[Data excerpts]

==========

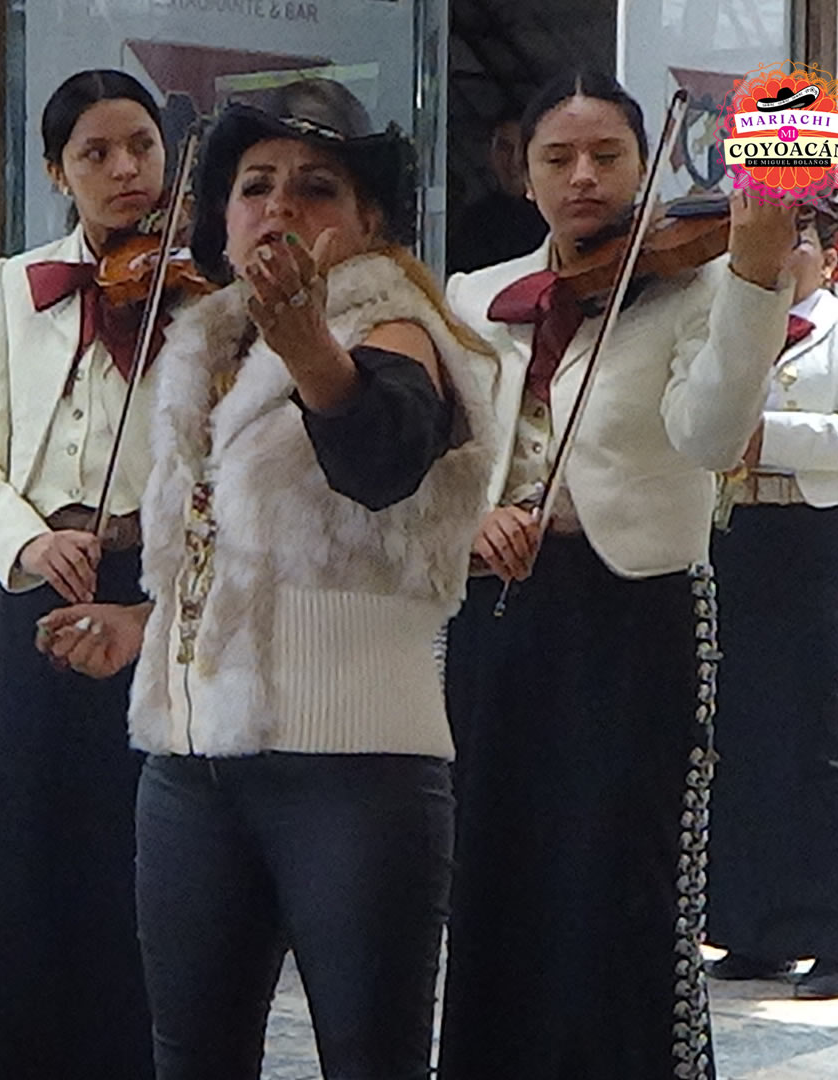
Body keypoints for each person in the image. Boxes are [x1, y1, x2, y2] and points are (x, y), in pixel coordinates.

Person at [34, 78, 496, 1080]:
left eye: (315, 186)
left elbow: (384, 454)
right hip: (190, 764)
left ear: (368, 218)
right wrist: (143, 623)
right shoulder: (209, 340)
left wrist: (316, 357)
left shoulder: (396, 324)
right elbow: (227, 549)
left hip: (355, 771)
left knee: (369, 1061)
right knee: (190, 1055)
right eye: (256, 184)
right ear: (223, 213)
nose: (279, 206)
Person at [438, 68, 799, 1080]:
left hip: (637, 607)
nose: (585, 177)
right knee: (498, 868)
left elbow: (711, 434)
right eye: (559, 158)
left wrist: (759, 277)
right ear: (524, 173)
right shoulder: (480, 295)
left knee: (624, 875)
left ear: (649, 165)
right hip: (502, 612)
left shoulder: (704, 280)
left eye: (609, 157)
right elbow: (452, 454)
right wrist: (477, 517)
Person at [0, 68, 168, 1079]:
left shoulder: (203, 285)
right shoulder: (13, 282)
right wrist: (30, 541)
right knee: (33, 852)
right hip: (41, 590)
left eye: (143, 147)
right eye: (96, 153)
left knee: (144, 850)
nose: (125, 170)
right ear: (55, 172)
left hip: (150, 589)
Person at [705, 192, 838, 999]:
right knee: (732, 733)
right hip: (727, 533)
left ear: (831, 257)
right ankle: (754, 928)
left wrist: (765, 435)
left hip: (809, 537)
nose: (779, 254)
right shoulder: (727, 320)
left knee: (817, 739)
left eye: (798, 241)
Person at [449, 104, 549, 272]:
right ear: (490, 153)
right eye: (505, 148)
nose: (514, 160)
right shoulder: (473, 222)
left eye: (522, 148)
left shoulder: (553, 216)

==========

■ EXERCISE GOAL:
Look through the entries for lines containing the word "shoulder" and return each one.

■ OUTPUT FOR THIS TASK:
right shoulder: (209, 340)
left shoulder: (396, 324)
right shoulder: (480, 295)
left shoulder: (704, 280)
left shoulder: (203, 285)
right shoulder: (13, 282)
right shoulder: (727, 320)
right shoulder: (473, 222)
left shoulder: (553, 216)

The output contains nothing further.